A brief introduction to random forests, illustrated with a Python 3 application in real-time facial recognition.
The work in this repository is summarized in the pdf file introduction-random_forests.pdf. This is a brief introduction to random forests. The document describes what random forests are, how and why they work, and what is their appeal. The document also describes the implementation and results of this repository's Python application using random forests for facial recognition.
introduction-random_forests.tex is the LaTeX file used to generate introduction-random_forests.pdf.
The pdf file presentation-random_forests.pdf is a set of slides for a presentation of the content in the above-described document, introduction-random_forests.pdf.
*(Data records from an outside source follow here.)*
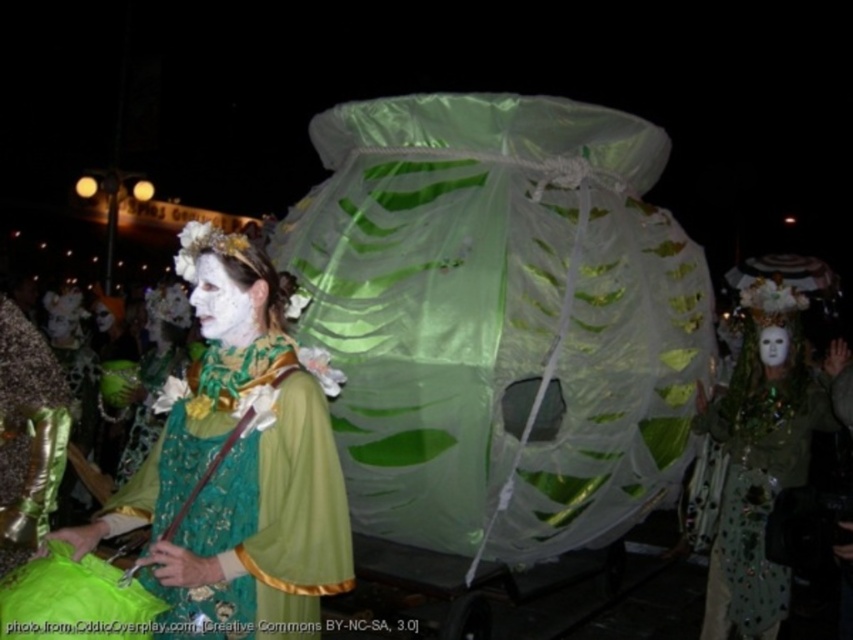
Can you confirm if green lace dress at center is bigger than white matte face at center?

Indeed, green lace dress at center has a larger size compared to white matte face at center.

Can you confirm if green lace dress at center is wider than white matte face at center?

Yes.

At what (x,y) coordinates should I click in order to perform the action: click on green lace dress at center. Please return your answer as a coordinate pair (x, y). Looking at the image, I should click on (239, 480).

Between point (772, 608) and point (761, 332), which one is positioned in front?

Point (772, 608) is more forward.

Who is positioned more to the left, green sequined mask at center or white matte mask at center?

green sequined mask at center is more to the left.

Which is in front, point (712, 579) or point (784, 339)?

Point (712, 579)

The width and height of the screenshot is (853, 640). In order to click on green sequined mask at center in this screenshot , I will do `click(757, 508)`.

Who is shorter, green lace dress at center or white matte mask at center?

With less height is white matte mask at center.

What do you see at coordinates (239, 480) in the screenshot?
I see `green lace dress at center` at bounding box center [239, 480].

Find the location of a particular element. The image size is (853, 640). green lace dress at center is located at coordinates (239, 480).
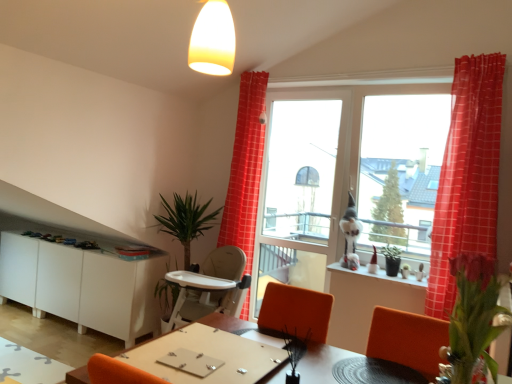
Describe the element at coordinates (294, 352) in the screenshot. I see `green matte plant at lower center, acting as the first plant starting from the back` at that location.

Identify the location of red checkered curtain at right, which is the 1th curtain from right to left. (467, 176).

Locate an element on the screen. The image size is (512, 384). transparent glass window at upper right is located at coordinates (401, 169).

What do you see at coordinates (186, 221) in the screenshot? The width and height of the screenshot is (512, 384). I see `green leafy plant at left` at bounding box center [186, 221].

What is the approximate height of white glossy window sill at lower right?

white glossy window sill at lower right is 1.71 inches in height.

Describe the element at coordinates (381, 275) in the screenshot. This screenshot has height=384, width=512. I see `white glossy window sill at lower right` at that location.

What do you see at coordinates (474, 315) in the screenshot? I see `pink matte flower at right, placed as the second plant when sorted from left to right` at bounding box center [474, 315].

This screenshot has width=512, height=384. In order to click on wooden table at center, which is the second table from left to right in this screenshot , I will do `click(225, 322)`.

From a real-world perspective, which object rests below the other?

wooden table at lower left, positioned as the second table in top-to-bottom order, from a real-world perspective.

Is wooden table at lower left, positioned as the second table in top-to-bottom order, thinner than white matte cabinet at lower left?

Result: Incorrect, the width of wooden table at lower left, positioned as the second table in top-to-bottom order, is not less than that of white matte cabinet at lower left.

Can you confirm if wooden table at lower left, positioned as the 1th table in bottom-to-top order, is shorter than white matte cabinet at lower left?

Yes.

Is pink matte flower at right, positioned as the 2th plant in back-to-front order, oriented towards red checkered curtain at upper center, which is the 2th curtain in right-to-left order?

No, pink matte flower at right, positioned as the 2th plant in back-to-front order, does not turn towards red checkered curtain at upper center, which is the 2th curtain in right-to-left order.

Is point (485, 348) more distant than point (249, 137)?

No, it is not.

From the image's perspective, is pink matte flower at right, which appears as the first plant when viewed from the right, positioned above or below red checkered curtain at upper center, which is the 2th curtain in right-to-left order?

From the image's perspective, pink matte flower at right, which appears as the first plant when viewed from the right, appears below red checkered curtain at upper center, which is the 2th curtain in right-to-left order.

Does pink matte flower at right, which is counted as the 1th plant, starting from the front, have a greater width compared to red checkered curtain at upper center, the first curtain when ordered from back to front?

Incorrect, the width of pink matte flower at right, which is counted as the 1th plant, starting from the front, does not surpass that of red checkered curtain at upper center, the first curtain when ordered from back to front.

Which of these two, transparent glass window at upper right or wooden table at lower left, the 2th table from the front, stands shorter?

With less height is wooden table at lower left, the 2th table from the front.

From a real-world perspective, is transparent glass window at upper right located higher than wooden table at lower left, which is the 2th table from right to left?

Yes, from a real-world perspective, transparent glass window at upper right is over wooden table at lower left, which is the 2th table from right to left

Considering the sizes of objects transparent glass window at upper right and wooden table at lower left, which is the 2th table from right to left, in the image provided, who is wider, transparent glass window at upper right or wooden table at lower left, which is the 2th table from right to left,?

Wider between the two is wooden table at lower left, which is the 2th table from right to left.

Considering the sizes of objects red checkered curtain at upper center, which is the 2th curtain in right-to-left order, and red checkered curtain at right, arranged as the second curtain when viewed from the back, in the image provided, who is bigger, red checkered curtain at upper center, which is the 2th curtain in right-to-left order, or red checkered curtain at right, arranged as the second curtain when viewed from the back,?

red checkered curtain at upper center, which is the 2th curtain in right-to-left order, is bigger.

Are red checkered curtain at upper center, the first curtain when ordered from back to front, and red checkered curtain at right, the first curtain when ordered from front to back, far apart?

The pdf file random_forest_overfitting.pdf is a brief refutation of a common hyperbolic claim regarding random forests -- namely, the claim that they do not overfit.
random_forest_overfitting.rmd is the R Markdown file used to generate random_forest_overfitting.pdf.
The Jupyter notebook facialRecognitionClassifier.ipynb contains the Python 3 code that learns a pair of faces (via a computer's webcam), trains a random forest classifier, and then uses this classifier to tag faces in real-time on a webcam stream. With minor modifications, this code could be used for any number of faces, rather than only on two. The code also generates a bar graph of the feature importances, thereby showing what are the most salient differences between the two faces on which the classifier is trained. Note that use of this code requires that one have installed both the OpenCV and Dlib Python libraries.
All other files in the repository are support files used in the creation of the above-listed files.